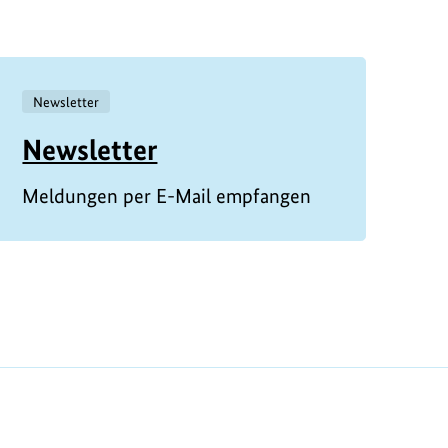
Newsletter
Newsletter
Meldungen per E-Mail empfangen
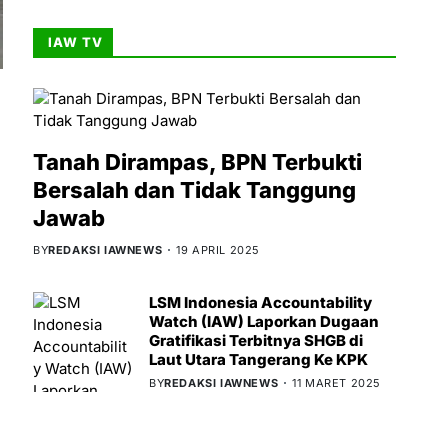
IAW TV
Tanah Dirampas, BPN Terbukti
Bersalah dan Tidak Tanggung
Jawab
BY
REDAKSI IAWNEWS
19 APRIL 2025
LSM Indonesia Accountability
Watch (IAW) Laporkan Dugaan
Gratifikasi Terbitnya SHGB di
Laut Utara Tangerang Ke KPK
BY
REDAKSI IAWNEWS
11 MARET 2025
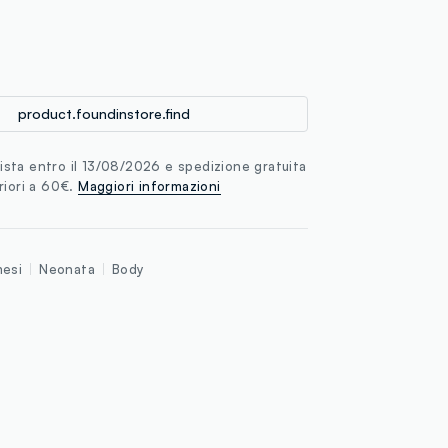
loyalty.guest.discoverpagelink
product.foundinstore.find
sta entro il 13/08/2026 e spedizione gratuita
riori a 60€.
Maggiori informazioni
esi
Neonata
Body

• JOB: Turn the text read from all the rows above into a JSON list of strings, with one string per line and no blank lines. Leave the pictures out.

• WRITTEN ANSWER:
[
  "Newsletter",
  "Newsletter",
  "Meldungen per E-Mail empfangen",
  "IAW TV",
  "Tanah Dirampas, BPN Terbukti",
  "Bersalah dan Tidak Tanggung",
  "Jawab",
  "BY",
  "REDAKSI IAWNEWS",
  "19 APRIL 2025",
  "LSM Indonesia Accountability",
  "Watch (IAW) Laporkan Dugaan",
  "Gratifikasi Terbitnya SHGB di",
  "Laut Utara Tangerang Ke KPK",
  "BY",
  "REDAKSI IAWNEWS",
  "11 MARET 2025",
  "loyalty.guest.discoverpagelink",
  "product.foundinstore.find",
  "sta entro il 13/08/2026 e spedizione gratuita",
  "riori a 60€.",
  "Maggiori informazioni",
  "esi",
  "Neonata",
  "Body"
]